John Edwards trial: What will verdict mean for campaign finance?
Closing arguments in the John Edwards trial are set to begin Thursday. But the political significance of the trial in defining the limits of campaign finance has been greatly dampened.
The defense rested abruptly Wednesday without Mr. Edwards taking the stand, marking the end of a courtroom drama that had plenty of drama but little of what the prosecution had promised, analysts and observers say.
Before the trial began, prosecuting attorney Lanny Breuer said the federal government won’t “permit candidates for high office to abuse their special ability to access the coffers of their political supporters to circumvent our election laws.”
But what followed became little more than an effort to put a deplorable face on the alleged evils of breaking campaign-finance law. Edwards, prosecutors said, funneled $900,000 of campaign cash to his pregnant mistress to hide the affair from his ill wife and to keep his name in the running as a potential 2008 vice presidential candidate.
To some, the prosecution has overreached in an attempt to net a big fish. Yet the broader context of the trial has also played no small part in stripping it of deeper meaning for the political world. Indeed, given the US Supreme Court’s landmark Citizens United ruling in 2010, a candidate in a similar situation today would likely be able move such money to its target in an alternate, and legal, way.

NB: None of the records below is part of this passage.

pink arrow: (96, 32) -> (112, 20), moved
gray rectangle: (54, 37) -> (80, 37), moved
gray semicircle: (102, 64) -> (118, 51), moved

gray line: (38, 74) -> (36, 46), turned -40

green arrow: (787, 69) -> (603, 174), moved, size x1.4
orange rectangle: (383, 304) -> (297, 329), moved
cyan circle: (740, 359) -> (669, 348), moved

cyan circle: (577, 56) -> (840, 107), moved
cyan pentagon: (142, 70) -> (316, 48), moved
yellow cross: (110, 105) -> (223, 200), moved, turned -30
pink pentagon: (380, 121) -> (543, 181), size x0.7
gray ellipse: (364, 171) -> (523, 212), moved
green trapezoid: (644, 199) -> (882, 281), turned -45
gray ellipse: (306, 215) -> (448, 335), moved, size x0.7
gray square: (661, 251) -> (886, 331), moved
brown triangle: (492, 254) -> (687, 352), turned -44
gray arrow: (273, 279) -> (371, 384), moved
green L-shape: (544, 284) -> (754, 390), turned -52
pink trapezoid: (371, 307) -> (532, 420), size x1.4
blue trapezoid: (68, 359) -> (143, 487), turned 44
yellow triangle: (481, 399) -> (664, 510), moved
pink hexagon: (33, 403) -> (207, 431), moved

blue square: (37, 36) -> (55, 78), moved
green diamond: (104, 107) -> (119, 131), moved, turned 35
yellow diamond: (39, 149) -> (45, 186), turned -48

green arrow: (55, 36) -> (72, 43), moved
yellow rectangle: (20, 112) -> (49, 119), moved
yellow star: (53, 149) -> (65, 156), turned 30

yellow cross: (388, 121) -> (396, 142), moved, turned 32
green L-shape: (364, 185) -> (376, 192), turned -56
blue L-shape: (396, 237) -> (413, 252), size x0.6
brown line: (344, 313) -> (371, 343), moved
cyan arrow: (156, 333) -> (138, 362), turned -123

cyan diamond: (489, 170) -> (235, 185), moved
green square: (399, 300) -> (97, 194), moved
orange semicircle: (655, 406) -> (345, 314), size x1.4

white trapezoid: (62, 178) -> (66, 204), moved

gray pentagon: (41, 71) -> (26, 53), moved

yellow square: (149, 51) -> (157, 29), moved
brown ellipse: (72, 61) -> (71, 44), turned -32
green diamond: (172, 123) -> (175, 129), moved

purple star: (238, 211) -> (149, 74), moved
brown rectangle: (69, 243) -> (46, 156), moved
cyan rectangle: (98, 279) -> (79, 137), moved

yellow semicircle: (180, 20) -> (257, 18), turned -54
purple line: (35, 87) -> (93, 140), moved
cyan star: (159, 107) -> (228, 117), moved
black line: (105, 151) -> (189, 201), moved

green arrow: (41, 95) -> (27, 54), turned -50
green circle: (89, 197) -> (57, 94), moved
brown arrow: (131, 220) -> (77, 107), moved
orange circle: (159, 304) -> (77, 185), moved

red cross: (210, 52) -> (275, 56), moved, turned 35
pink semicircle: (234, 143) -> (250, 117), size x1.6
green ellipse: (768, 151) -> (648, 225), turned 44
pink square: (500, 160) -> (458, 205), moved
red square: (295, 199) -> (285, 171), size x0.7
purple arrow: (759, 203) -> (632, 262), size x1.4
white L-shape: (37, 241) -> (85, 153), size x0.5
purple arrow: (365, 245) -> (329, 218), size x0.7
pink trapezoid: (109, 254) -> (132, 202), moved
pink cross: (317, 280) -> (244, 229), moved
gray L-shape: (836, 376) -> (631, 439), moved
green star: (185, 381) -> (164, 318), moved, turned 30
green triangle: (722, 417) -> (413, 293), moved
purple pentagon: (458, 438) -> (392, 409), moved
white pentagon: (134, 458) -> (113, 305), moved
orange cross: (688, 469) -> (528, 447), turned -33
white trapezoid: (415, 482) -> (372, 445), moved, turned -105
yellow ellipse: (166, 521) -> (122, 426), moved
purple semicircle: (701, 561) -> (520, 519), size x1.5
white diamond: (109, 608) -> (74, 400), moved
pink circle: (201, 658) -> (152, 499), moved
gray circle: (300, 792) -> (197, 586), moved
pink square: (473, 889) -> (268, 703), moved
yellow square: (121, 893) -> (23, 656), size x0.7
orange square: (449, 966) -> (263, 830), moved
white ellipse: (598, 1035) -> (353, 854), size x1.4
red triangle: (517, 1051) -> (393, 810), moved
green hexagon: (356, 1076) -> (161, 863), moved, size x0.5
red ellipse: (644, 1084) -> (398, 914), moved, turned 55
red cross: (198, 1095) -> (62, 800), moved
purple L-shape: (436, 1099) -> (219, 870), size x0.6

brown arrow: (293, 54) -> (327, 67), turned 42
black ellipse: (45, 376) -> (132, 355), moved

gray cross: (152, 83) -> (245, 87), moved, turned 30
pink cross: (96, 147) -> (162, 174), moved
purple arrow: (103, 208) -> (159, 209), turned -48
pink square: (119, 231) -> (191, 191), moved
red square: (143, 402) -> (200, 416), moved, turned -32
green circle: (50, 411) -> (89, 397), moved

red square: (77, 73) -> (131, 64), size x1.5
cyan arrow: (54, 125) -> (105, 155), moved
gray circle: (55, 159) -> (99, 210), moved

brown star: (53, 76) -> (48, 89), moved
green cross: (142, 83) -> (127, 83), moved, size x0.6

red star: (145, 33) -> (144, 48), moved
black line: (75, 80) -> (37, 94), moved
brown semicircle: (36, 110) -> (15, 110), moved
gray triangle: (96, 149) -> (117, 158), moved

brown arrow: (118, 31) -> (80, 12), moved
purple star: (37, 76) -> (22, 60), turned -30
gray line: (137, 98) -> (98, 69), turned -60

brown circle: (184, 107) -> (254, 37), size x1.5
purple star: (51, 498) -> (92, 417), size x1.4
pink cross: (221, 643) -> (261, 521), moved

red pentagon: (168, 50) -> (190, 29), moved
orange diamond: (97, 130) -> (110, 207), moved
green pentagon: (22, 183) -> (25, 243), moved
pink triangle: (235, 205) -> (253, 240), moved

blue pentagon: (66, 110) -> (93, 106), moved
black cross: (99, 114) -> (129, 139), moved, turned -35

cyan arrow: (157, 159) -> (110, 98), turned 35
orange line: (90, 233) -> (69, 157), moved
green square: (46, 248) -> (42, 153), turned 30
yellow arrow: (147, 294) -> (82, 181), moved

As it is, prosecutors are seeking convictions on six felony counts. Defense lawyers say that, even if Edwards knew about the transaction, it was far from a clear campaign cash violation and doesn’t rise to the level of a felony.
How the jury views those points will matter greatly to Edwards. Closing arguments are set to begin Thursday. But the Citizens United ruling has made the trial seem like a window onto a bygone era.
In the Citizens United case, the Supreme Court ruled that groups that are not connected with candidates can solicit and use campaign dollars for campaign activity, so long as it is not coordinated by a candidate. The ruling opened the floodgates for so-called "super political-action committees," which raise and spend millions of dollars to advocate on behalf of an issue or a candidate, though they are not actually affiliated with the candidate’s campaign.
In the Edwards trial, the defense has argued that Edwards didn’t actually coordinate the money transfers from millionairess Bunny Mellon to an account that Edwards’s mistress, Rielle Hunter, could use as a former campaign aide shuttled her around the country. This, to some experts, sounds like activity that would now be legal under super PACs.
“If we lived in a different world and this money had gone to a nonconnected valid [super PAC], there would be no problem here,” says Donald Tobin, a law professor at the Moritz School of Law at Ohio State University in Columbus. “This was not express advocacy … it’s not electioneering, and it doesn’t even feel like a campaign contribution.”
“A 501c(4) [super PAC] could say this is a nonconnected association of individuals allowed to engage in noncoordinated campaign activity,” he says.
Not everyone shares that view. If Edwards actually were involved, “then there’s coordination, so independent spending wouldn’t come into play,” says Rick Hasen, a law professor and campaign-finance expert at Loyola Law School in Los Angeles.
Yet the Citizens United ruling has been cited by at least one politician in an attempt to have a campaign-finance conviction overturned. Former Rep. Tom DeLay (R) of Texas will cite the ruling in an appeal. Earlier this year he was sentenced to three years in prison for illegally funding Republican candidates in Texas in 2002. Mr. DeLay has said the idea in Citizens United, of corporate donations qualifying as constitutionally protected free speech, would nullify the verdict against him.
Citizens United or not, Professor Hasen casts doubt on the decision to charge Edwards in the first place. The US Justice Department, he suggests, has been using “novel” legal interpretations to open doors for criminal prosecutions of candidates, which have now grown to some 600 a year, on average.
In Edwards’s case, for example, prosecutors – including one who is running for Congress – rejected a tradition. In the past, the Justice Department wouldn’t file criminal charges in campaign-finance cases without a ruling from the Federal Election Commission. In this case, FEC commissioners could not with certainty state that Ms. Mellon’s gift constituted a campaign contribution.
“The broader takeaway is the danger of even well-meaning prosecutors who can ruin lives by being overly aggressive instead of focusing on clear cases of criminality,” says Hasen.